Loss of faith. It sounds so negative. I didn’t lose faith. I gained faith. Faith in people. I am proud to describe myself as a humanist.

This growing conviction has had quite an effect on my writing – on the novels, at least. I am sometimes described as a comic novelist, but I describe myself simply as a novelist. I write about life, and in life I see much humour and much tragedy, and that is what I write about.

An irony of all this is that if my mother could hear me, could read this, she would be very distressed and would be horrified to think that her death had led me down this road. Well, there it is, it’s what has happened and luckily I believe (know?) that she can’t.

Read the entire article here.

David Nobbs talks about how he is dealing with ‘the ravages of old age.’ I guess that, as we embark on an era when, for most of us, we’ve never had it so old, there will be more and more writers dealing with if and how ageing can be made endurable as physical debility advances and we are deserted by all interest in sex and shopping. A book which has been well reviewed is Jane Miller’s Crazy Age: Thoughts on Being Old. There’s article by her in the Guardian here.

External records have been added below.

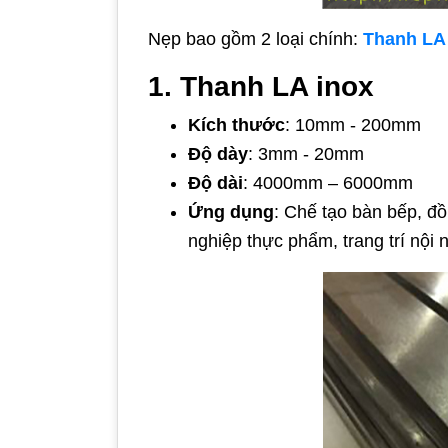
Nẹp bao gồm 2 loại chính:
Thanh LA
1. Thanh LA inox
Kích thước
: 10mm - 200mm
Độ dày
: 3mm - 20mm
Độ dài
: 4000mm – 6000mm
Ứng dụng
: Chế tạo bàn bếp, đồ
nghiệp thực phẩm, trang trí nội 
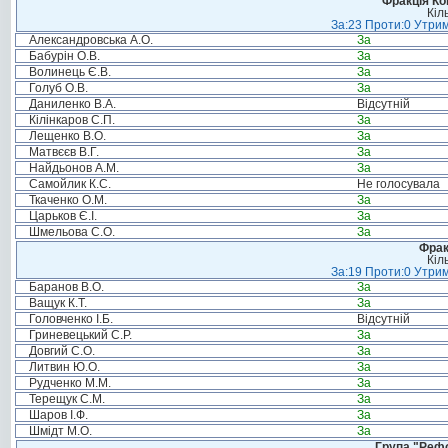
Фракція Ком
Кіл
За:23 Проти:0 Утрим
Александровська А.О.
За
Бабурін О.В.
За
Волинець Є.В.
За
Голуб О.В.
За
Даниленко В.А.
Відсутній
Кілінкаров С.П.
За
Лещенко В.О.
За
Матвєєв В.Г.
За
Найдьонов А.М.
За
Самойлик К.С.
Не голосувала
Ткаченко О.М.
За
Царьков Є.І.
За
Шмельова С.О.
За
Фрак
Кіл
За:19 Проти:0 Утрим
Баранов В.О.
За
Ващук К.Т.
За
Головченко І.Б.
Відсутній
Гриневецький С.Р.
За
Довгий С.О.
За
Литвин Ю.О.
За
Рудченко М.М.
За
Терещук С.М.
За
Шаров І.Ф.
За
Шмідт М.О.
За
Група "Реф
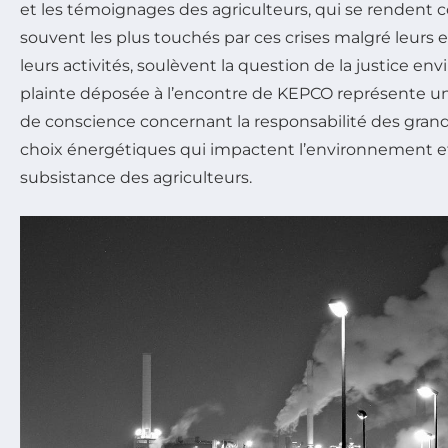
et les témoignages des agriculteurs, qui se rendent 
souvent les plus touchés par ces crises malgré leurs e
leurs activités, soulèvent la question de la justice env
plainte déposée à l’encontre de KEPCO représente un
de conscience concernant la responsabilité des grand
choix énergétiques qui impactent l’environnement e
subsistance des agriculteurs.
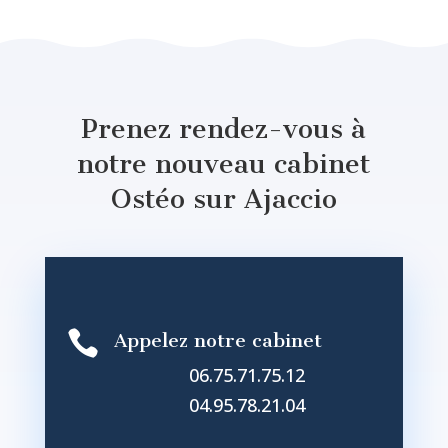
Prenez rendez-vous à
notre nouveau cabinet
Ostéo sur Ajaccio

Appelez notre cabinet
06.75.71.75.12
04.95.78.21.04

The social problems thrown up by an ageing population will become more and more apparent in the next 20 years and I suppose the answers to them are, for the time being, unthinkable. But not for very much longer.

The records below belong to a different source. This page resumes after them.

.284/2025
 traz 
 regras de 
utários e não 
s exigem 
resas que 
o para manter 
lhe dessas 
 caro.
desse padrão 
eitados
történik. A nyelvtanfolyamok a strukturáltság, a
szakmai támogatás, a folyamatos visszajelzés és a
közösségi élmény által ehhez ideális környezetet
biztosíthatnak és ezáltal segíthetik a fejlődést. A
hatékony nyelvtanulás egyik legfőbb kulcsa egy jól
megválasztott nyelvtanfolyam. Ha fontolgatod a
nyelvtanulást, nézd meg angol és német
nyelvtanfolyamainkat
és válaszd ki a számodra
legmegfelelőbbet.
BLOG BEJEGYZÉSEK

Over on BBC Radio 4 tonight at 8pm there’s a challenging-sounding if uncheerful-sounding  programme, Exit Strategy, by Jenny Cuffe about assisted dying and self-deliverance. The debate over whether we should legalise assisted suicide is not going away. But whilst we flounder over the grey areas of the British legal system, a radical Australian doctor has found a loophole. Because physically helping someone to die is illegal, he is providing information to paying participants on how to die peacefully and painlessly kill themselves … Talking with geriatricians, psychologists, campaigners and elderly people she explores society’s last great taboo: death. She asks why so many people approaching old age are scared of dying. Are they being failed by our care system? Are advances in medicine extending quantity but not quality of life? Or is even discussing assisted suicide for the elderly symptomatic of an ageist society that undervalues the old? Should the ‘I want’ generation be able to make the choice of when we die and have the right to plan our own Exit Strategy?” If you miss it, you can always catch it on the Listen Again.